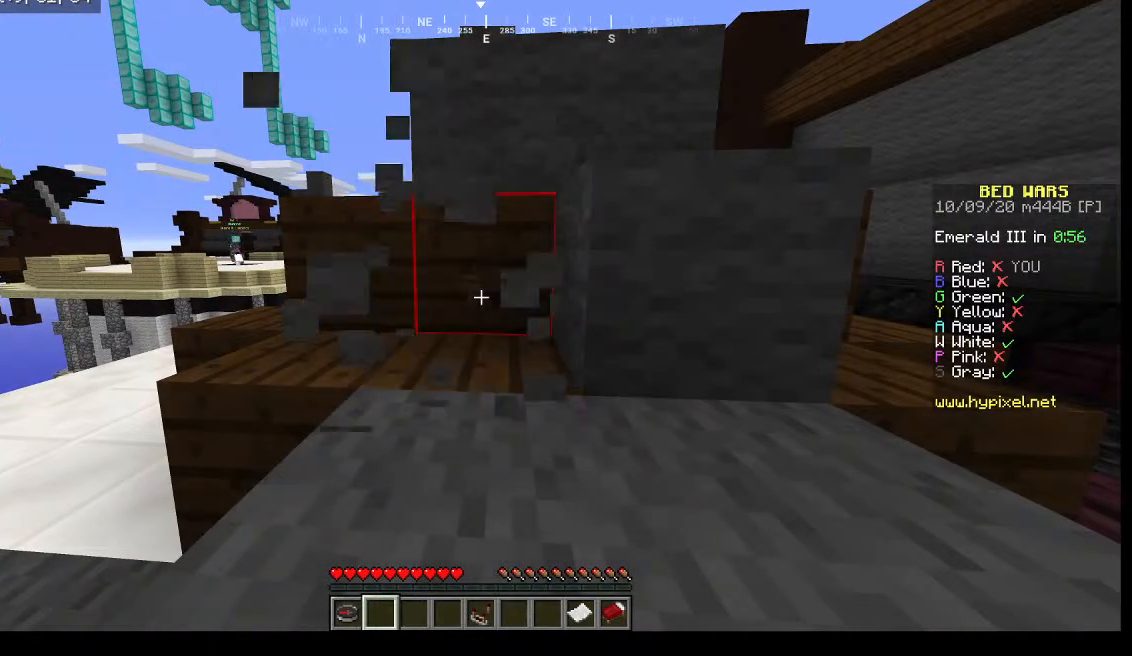
{"keys": [], "mouse": [], "events": [[300, "mouse_left", "up"]]}
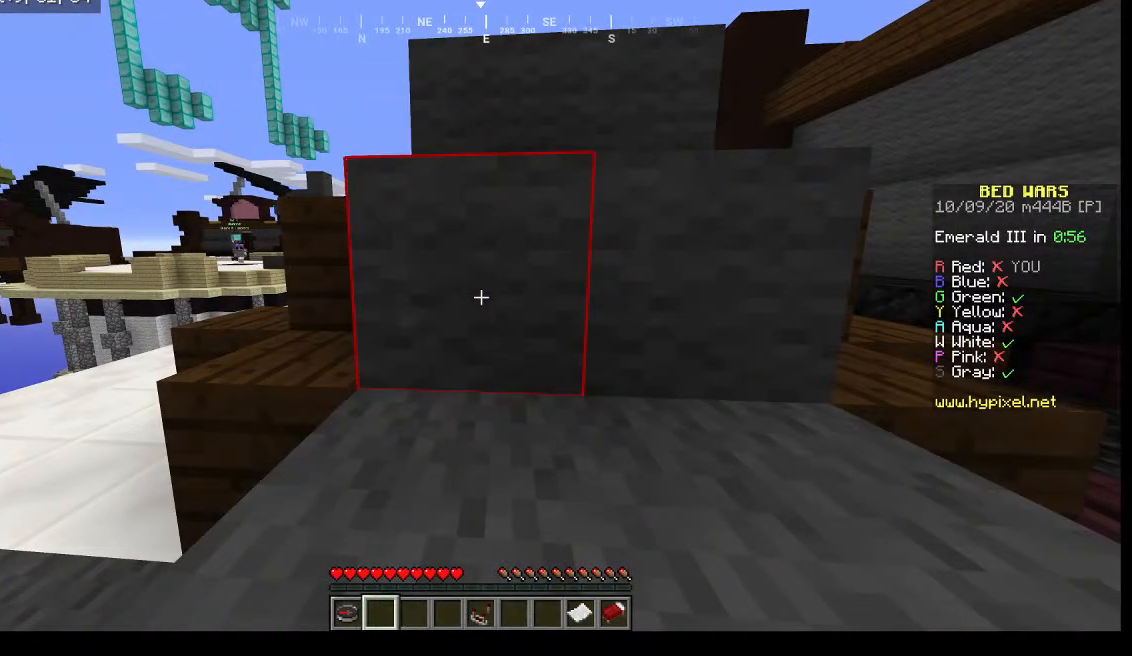
{"keys": ["w"], "mouse": [], "events": [[267, "w", "down"]]}
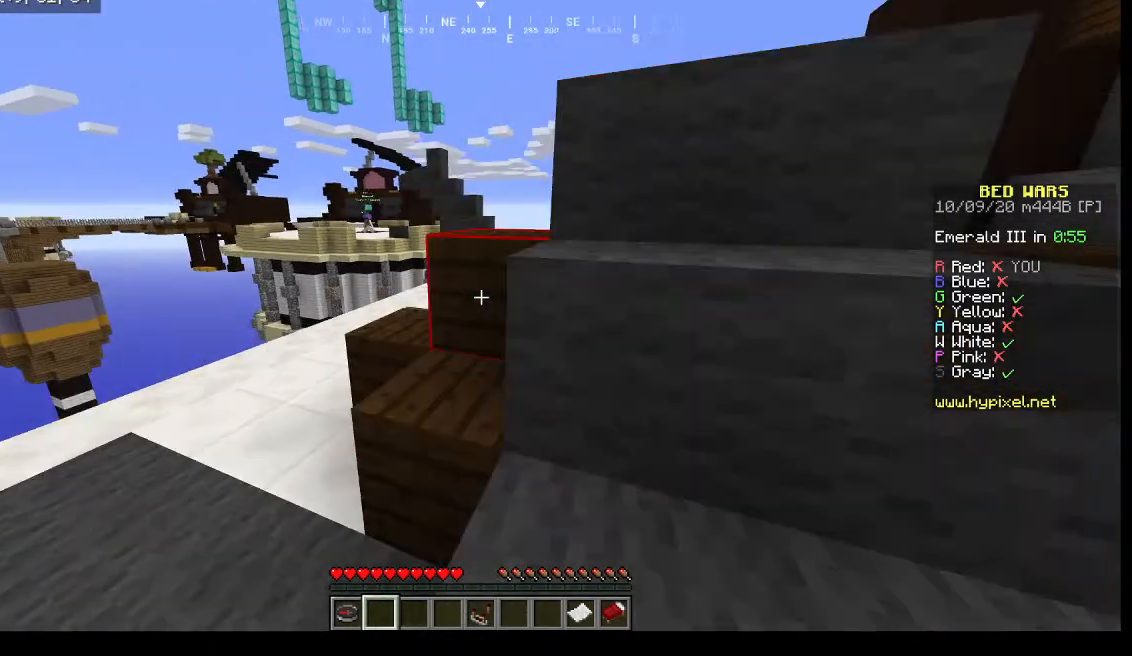
{"keys": ["w"], "mouse": [], "events": []}
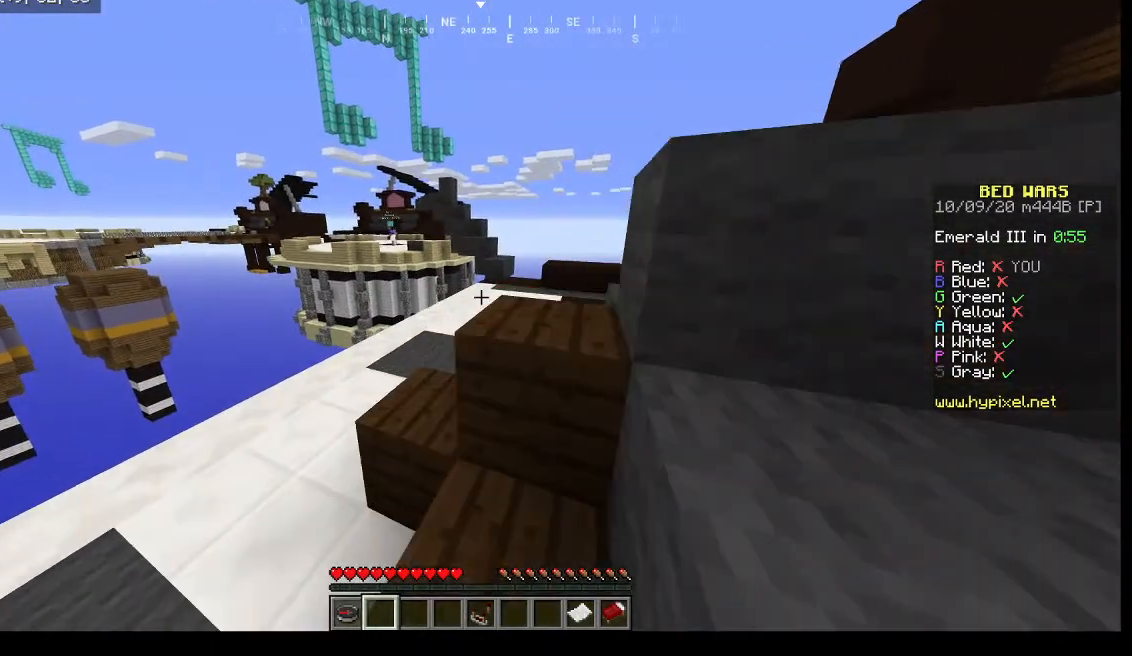
{"keys": ["w"], "mouse": [], "events": []}
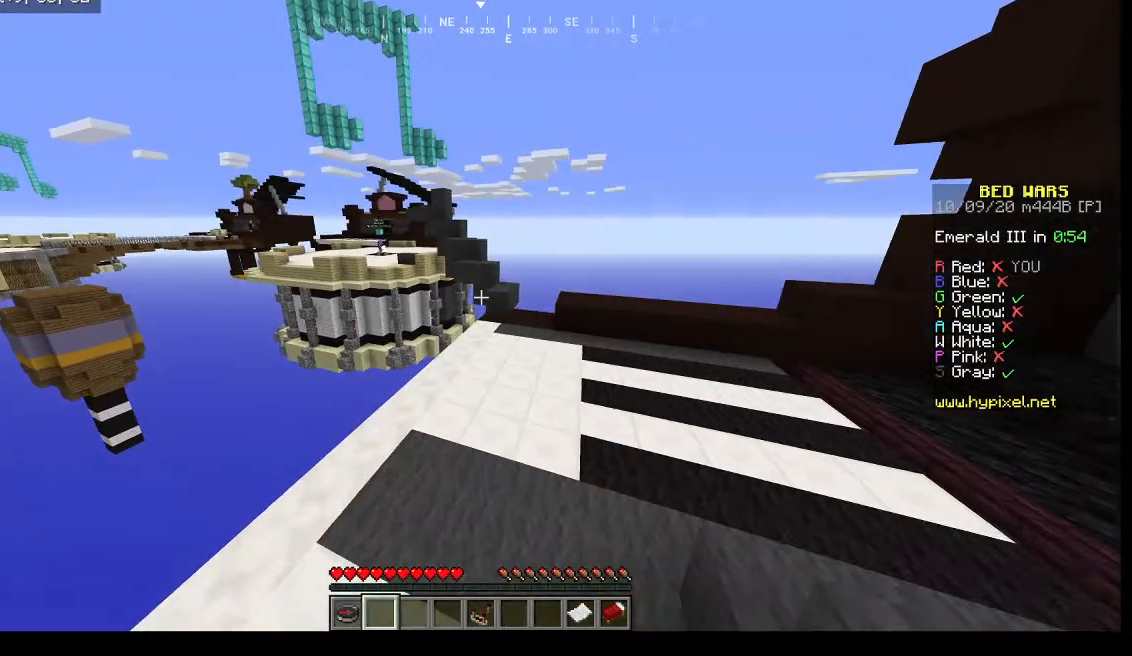
{"keys": ["w"], "mouse": [], "events": [[233, "w", "up"], [433, "w", "down"]]}
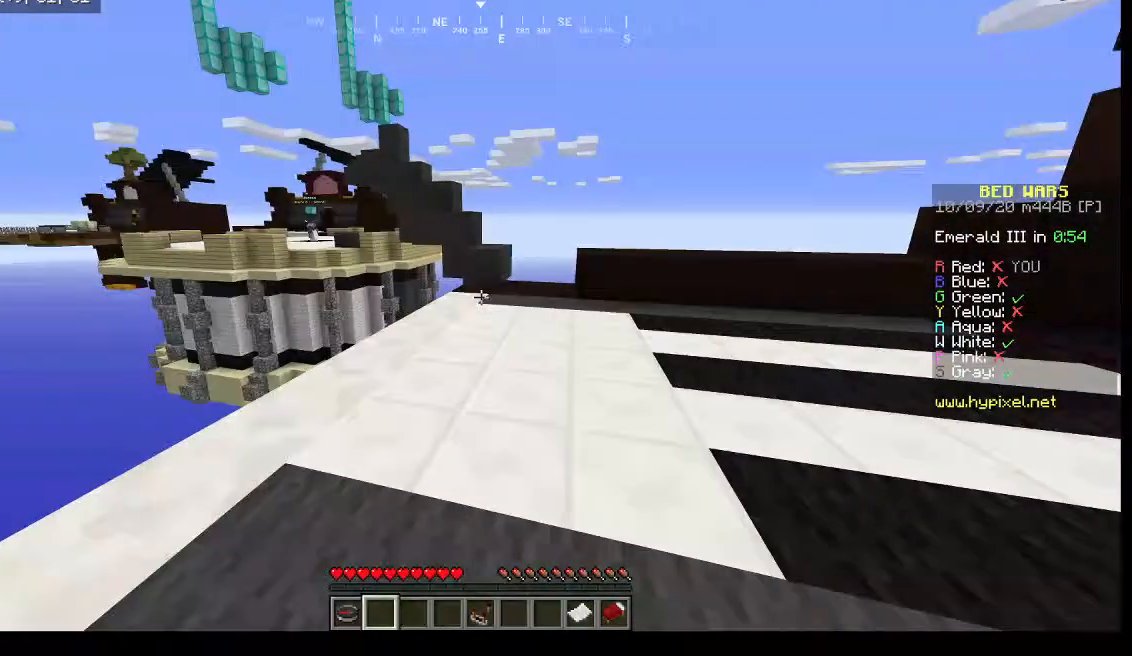
{"keys": ["w"], "mouse": [], "events": []}
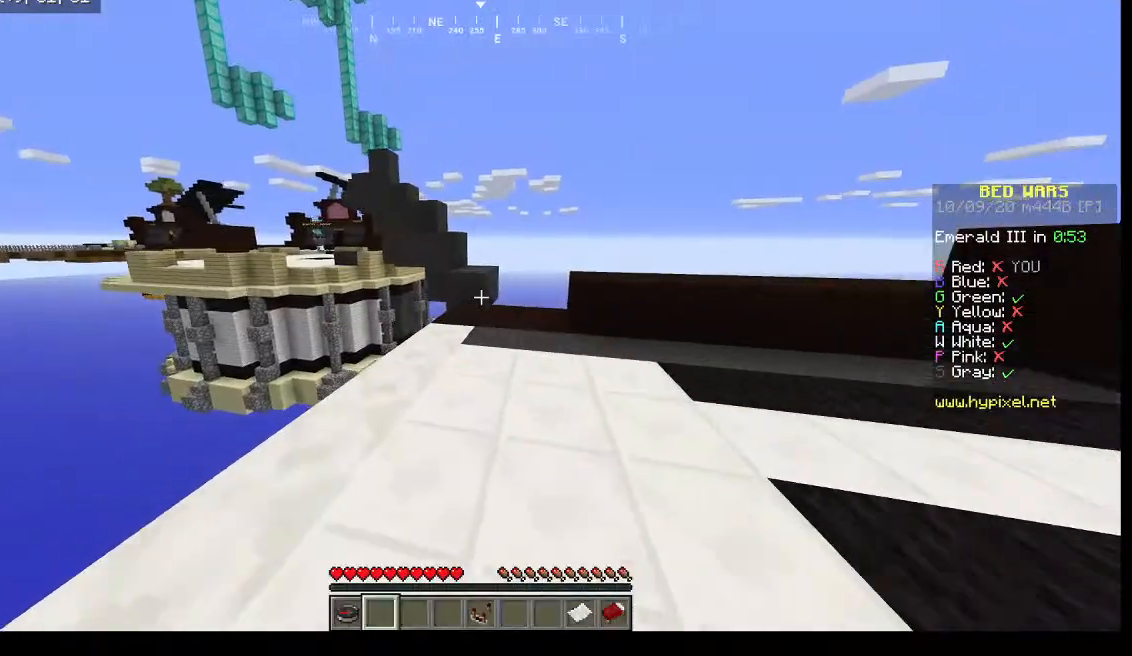
{"keys": ["d", "w"], "mouse": [], "events": [[233, "d", "down"]]}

######

** WHAT YOU NEED TO DO **
Some lines above contain the word "down". Copy each of them.

** SOLUTION TO THE PROBLEM **
{"keys": ["w"], "mouse": [], "events": [[267, "w", "down"]]}
{"keys": ["w"], "mouse": [], "events": [[233, "w", "up"], [433, "w", "down"]]}
{"keys": ["d", "w"], "mouse": [], "events": [[233, "d", "down"]]}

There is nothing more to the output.